(Data excerpts)
+ + + + + + +

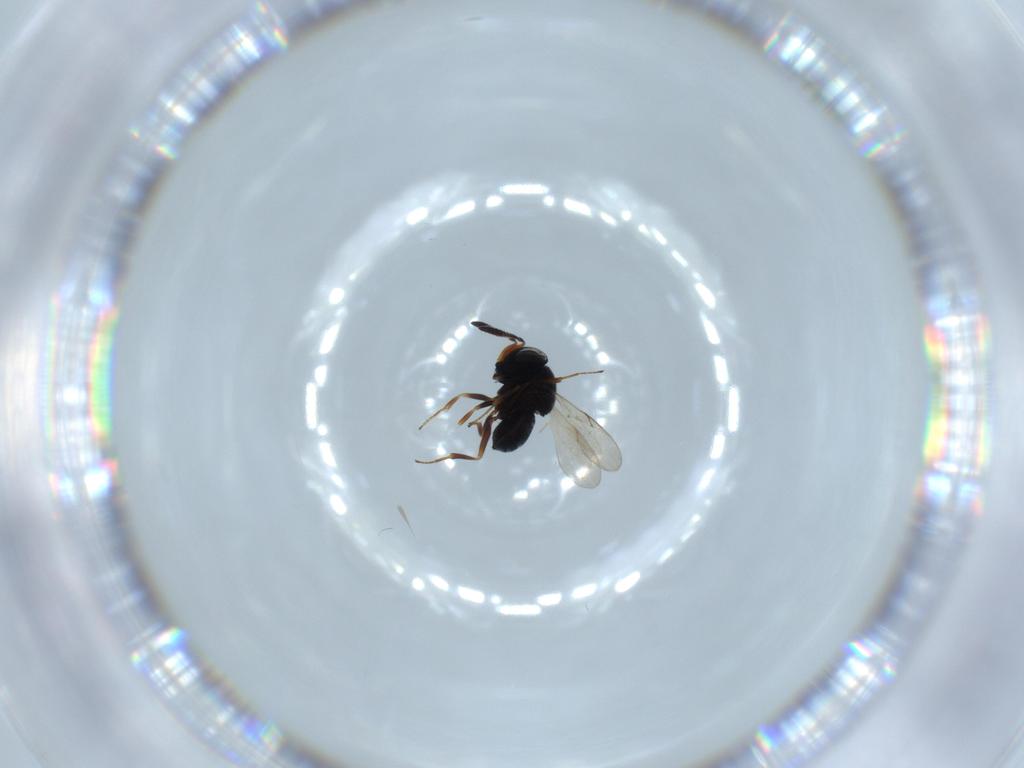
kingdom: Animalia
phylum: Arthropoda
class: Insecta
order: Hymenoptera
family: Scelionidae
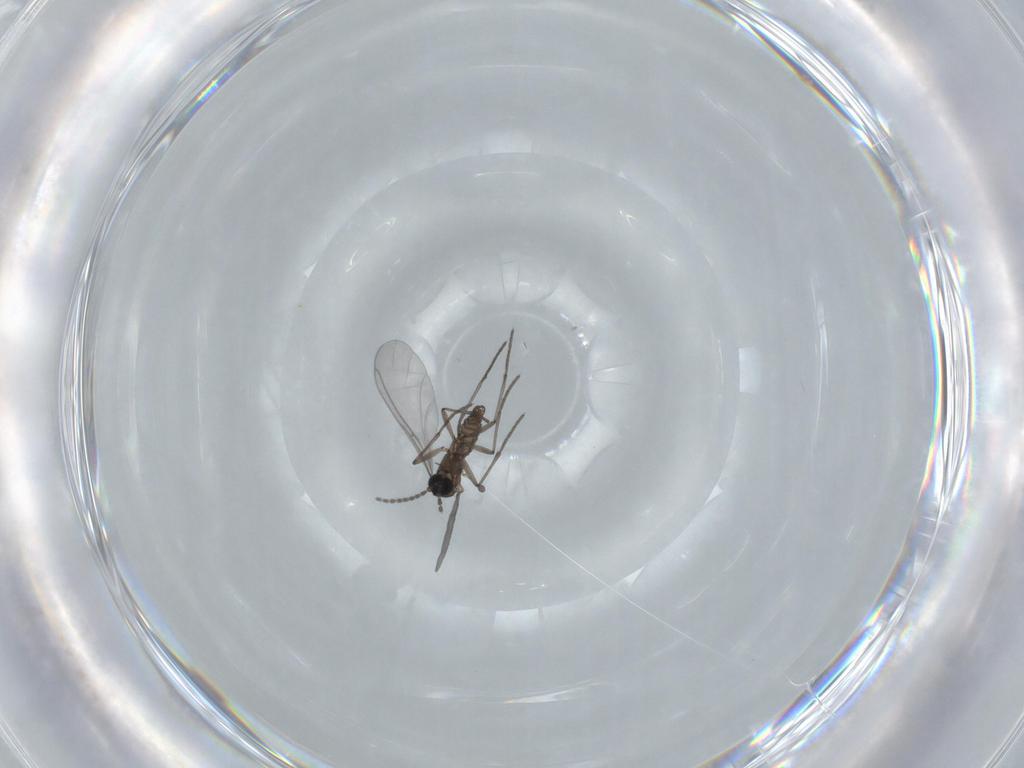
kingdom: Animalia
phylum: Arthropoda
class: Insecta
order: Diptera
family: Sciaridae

+ + + + + + +

= EXERCISE DESCRIPTION =
Output these lines word for word, leaving out the pictures.

= ANSWER TO THIS PROBLEM =
kingdom: Animalia
phylum: Arthropoda
class: Insecta
order: Hymenoptera
family: Scelionidae
kingdom: Animalia
phylum: Arthropoda
class: Insecta
order: Diptera
family: Sciaridae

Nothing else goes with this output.